29 Oct, 2009, Tyche wrote in the 45th comment:
Votes: 0
quixadhal said:
Bob begins crafting a sword.
Event happens, creating an incomplete sword object.
The sword object begins completing itself on a timer, adding a percent
every N minutes that it, Bob, and the workbench are together.
Bob leaves the workbench to answer the door.
Event happens, The sword object stops updating, since Bob is not present.
Bob returns.
Event happens, The sword continues updating, since all three components are present.
The sword's completion percentage hits 100%.
Event happens, incomplete sword object replaced with crafted sword object.
Bob goes out and drinks a beer.

If I'm buying into the theory, each event is a state change, but the actual timer-based actions are not events but listeners which may change their behavior based on events they observe. If the shop catches fire and destroys the workbench, that would presumably generate an event which the incomplete sword would see as a component becoming unavailable.


A timer event is just a state change in time, informing any object listening that the time changed.

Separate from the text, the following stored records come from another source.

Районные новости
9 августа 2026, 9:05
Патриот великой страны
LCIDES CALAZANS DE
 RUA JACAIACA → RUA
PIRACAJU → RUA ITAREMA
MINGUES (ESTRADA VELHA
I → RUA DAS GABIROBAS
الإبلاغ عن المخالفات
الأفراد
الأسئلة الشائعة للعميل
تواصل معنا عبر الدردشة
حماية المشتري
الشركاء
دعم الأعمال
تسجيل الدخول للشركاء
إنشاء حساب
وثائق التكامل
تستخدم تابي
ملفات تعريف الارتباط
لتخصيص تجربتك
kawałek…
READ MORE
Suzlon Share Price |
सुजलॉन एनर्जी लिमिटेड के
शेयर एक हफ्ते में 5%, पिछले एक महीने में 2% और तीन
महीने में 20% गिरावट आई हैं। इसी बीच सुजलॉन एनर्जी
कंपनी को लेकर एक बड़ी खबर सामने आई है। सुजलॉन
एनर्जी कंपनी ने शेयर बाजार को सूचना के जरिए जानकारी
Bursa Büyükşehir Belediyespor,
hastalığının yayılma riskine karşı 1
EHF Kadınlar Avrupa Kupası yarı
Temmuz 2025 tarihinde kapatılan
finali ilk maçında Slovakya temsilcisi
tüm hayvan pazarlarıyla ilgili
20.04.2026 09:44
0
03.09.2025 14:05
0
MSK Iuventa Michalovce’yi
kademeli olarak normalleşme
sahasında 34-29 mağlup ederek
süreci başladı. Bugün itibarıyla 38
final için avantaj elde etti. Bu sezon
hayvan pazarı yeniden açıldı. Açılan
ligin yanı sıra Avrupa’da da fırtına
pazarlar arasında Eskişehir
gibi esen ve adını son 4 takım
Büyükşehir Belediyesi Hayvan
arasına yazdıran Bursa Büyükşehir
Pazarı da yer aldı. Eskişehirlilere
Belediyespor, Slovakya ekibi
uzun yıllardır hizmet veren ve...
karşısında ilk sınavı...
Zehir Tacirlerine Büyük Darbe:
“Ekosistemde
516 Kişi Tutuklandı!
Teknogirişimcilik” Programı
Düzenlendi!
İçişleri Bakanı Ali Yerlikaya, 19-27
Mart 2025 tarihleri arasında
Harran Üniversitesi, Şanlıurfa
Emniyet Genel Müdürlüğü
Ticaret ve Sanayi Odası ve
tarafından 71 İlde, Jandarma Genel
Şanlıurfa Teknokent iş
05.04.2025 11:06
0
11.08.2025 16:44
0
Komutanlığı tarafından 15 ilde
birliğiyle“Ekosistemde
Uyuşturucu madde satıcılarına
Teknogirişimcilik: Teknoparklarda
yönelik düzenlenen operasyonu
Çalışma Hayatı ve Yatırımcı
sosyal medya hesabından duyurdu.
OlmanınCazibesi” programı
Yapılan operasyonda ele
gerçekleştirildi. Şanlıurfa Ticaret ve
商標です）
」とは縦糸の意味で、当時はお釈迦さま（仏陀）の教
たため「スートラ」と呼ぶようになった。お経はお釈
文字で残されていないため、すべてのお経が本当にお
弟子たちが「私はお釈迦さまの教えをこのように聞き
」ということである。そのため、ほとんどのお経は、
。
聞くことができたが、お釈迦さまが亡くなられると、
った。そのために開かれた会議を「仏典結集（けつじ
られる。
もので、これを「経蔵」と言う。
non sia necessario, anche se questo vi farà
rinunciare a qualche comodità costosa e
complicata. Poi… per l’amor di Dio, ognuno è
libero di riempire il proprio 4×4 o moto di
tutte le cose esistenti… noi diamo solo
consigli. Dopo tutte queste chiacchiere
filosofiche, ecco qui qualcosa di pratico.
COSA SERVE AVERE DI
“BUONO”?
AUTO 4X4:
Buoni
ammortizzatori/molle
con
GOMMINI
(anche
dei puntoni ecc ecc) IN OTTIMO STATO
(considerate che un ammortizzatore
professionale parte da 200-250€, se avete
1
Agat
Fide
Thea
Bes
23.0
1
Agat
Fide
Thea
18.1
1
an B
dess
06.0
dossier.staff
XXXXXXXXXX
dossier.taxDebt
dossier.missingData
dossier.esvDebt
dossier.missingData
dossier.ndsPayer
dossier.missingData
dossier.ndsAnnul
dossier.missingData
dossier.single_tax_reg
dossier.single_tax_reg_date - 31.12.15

If I were doing a simulationist crafting game, I'd do pretty much what Scandum described. I'd check that the resources were present to build the item, put the character or characters in a crafting mode, make sure I'm registered with a timer, and then begin tracking completion of the item as I receive time events. If resources or characters disappear, or go out of crafting mode, we don't continue to progress the crafting. I'd probably create a crafting job, so multiple resources, products and characters could be associated with it, rather than put all the state tracking in the product (sword).